Do jogurtu typu greckiego dodajemy szczyptę soli, pieprzu, roztarty mały ząbek czosnku (lub nie), łyżeczkę soku z cytryny i posiekaną pietruszkę lub szczypiorek. Mogą być one również dodatkiem do każdego rodzaju dania mięsnego.
Składniki
- Bataty 1 ½ filiżanki (ugotowane i roztarte)
- Kasza jaglana (lub quinoa) 1 filiżanka ugotowanej
- Jarmuż 1 filiżanka posiekanych liści
- Cebulka ¼ posiekana
- Jaja 1
- Mąka kukurydziana 2 łyżeczki
- Imbir ½ łyżeczki w proszku (lub starty korzeń, 1cm)

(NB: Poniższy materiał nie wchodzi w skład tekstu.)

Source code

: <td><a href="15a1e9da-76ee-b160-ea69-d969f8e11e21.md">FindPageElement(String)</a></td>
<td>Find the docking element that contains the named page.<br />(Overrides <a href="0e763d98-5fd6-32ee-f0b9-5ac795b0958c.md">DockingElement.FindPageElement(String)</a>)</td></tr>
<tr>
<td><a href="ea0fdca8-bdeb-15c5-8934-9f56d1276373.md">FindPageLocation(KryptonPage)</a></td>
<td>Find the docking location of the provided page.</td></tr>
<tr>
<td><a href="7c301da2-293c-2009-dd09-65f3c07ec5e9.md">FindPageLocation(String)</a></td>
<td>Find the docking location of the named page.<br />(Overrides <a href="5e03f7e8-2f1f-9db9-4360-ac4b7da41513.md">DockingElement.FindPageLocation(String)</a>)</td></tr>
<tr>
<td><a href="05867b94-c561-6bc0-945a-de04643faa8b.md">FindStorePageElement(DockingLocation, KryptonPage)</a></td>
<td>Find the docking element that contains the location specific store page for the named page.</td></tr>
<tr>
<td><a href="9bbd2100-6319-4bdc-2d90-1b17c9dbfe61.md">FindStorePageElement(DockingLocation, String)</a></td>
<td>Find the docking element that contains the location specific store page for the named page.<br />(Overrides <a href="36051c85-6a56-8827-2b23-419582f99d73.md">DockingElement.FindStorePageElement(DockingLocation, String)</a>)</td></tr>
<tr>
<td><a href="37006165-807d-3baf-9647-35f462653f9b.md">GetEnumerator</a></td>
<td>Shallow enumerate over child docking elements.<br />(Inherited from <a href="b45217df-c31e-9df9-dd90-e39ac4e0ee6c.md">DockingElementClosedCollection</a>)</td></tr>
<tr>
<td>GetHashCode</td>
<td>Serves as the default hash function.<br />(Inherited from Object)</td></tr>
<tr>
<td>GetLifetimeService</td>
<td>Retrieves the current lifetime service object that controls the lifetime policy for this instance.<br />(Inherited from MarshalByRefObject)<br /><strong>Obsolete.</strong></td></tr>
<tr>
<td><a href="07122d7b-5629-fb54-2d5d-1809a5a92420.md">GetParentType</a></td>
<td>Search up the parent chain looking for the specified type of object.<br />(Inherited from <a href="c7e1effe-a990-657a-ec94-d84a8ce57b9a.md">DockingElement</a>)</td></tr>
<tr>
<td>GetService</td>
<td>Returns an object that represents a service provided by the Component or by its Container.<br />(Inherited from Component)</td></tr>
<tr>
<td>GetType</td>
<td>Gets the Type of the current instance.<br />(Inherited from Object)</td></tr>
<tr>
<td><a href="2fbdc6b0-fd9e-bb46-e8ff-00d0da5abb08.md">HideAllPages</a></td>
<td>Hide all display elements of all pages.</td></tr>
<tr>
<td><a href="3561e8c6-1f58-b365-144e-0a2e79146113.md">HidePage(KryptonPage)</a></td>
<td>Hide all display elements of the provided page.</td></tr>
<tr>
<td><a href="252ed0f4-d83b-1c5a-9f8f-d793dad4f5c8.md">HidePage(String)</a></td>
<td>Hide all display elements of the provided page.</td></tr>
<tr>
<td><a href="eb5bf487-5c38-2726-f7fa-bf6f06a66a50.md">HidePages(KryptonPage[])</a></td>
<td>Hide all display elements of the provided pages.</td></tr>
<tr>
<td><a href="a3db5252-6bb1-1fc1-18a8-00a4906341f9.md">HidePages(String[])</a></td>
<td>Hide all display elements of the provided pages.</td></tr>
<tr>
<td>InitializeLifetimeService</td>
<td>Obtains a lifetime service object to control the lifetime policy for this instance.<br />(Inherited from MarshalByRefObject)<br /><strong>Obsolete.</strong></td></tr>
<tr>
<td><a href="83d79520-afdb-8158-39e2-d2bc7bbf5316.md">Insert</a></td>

- Papryka wędzona w proszku ½ łyżeczki
- Pieprz czarny ¼ łyżeczki
- Sól 1 łyżeczka
- Pieprz Cayenne szczypta
- wersja wege - 1 jajko = 1 łyżka zmielonego siemienia lnianego + 2 łyżki wody
Przygotowanie
Batat gotujemy (lub możemy użyć w tym celu mikrofalówki) i rozcieramy widelcem w misce. Dodajemy ugotowaną kaszę jaglaną (lub quinoa), posiekany jarmuż, jajo, cebulkę i reszte składników. Mieszamy wszystkie składniki na jednolitą masę i formujemy kotleciki. Mnie wyszło 9 małych. Na rozgrzaną patelnię z olejem kładziemy kotleciki i smażymy 2-3 minuty z każdej strony zmniejszając lub zwiększając ogień w miarę potrzeby, tak, żeby nam się nie przypaliły. Usmażone wykładamy na talerz z ręcznikiem papierowym.
4 komentarze
Ja przy takich sklejaczach masy jak bataty + kasza jaglana/komosa +mąka kukurydziana nie bałabym się zrobić tych burgerów nawet i bez siemienia/jajka (jeśli ktoś by nie miał pod ręką). W każdym razie zrobimy je na pewno po powrocie z Rzymu!
Zgadza się, można je zrobić w wersji wegańskiej bez problemu używając siemienia lnianego. Dzięki za tip. Dobrej pogody w Rzymie!
Zapomniałam o tych kotlecikach, a przypomniały mi się, bo szukam sposobu, by przemycić Tadkowi jarmuż i nie wiem tylko – czy musi to być mąka kukurydziana, czy mogę zastąpić ją np. ziemniaczaną (mam jeszcze gryczaną, amarantusową, jaglaną)?
Każda z tych kasz będzie pasować. Mąka raczej nie.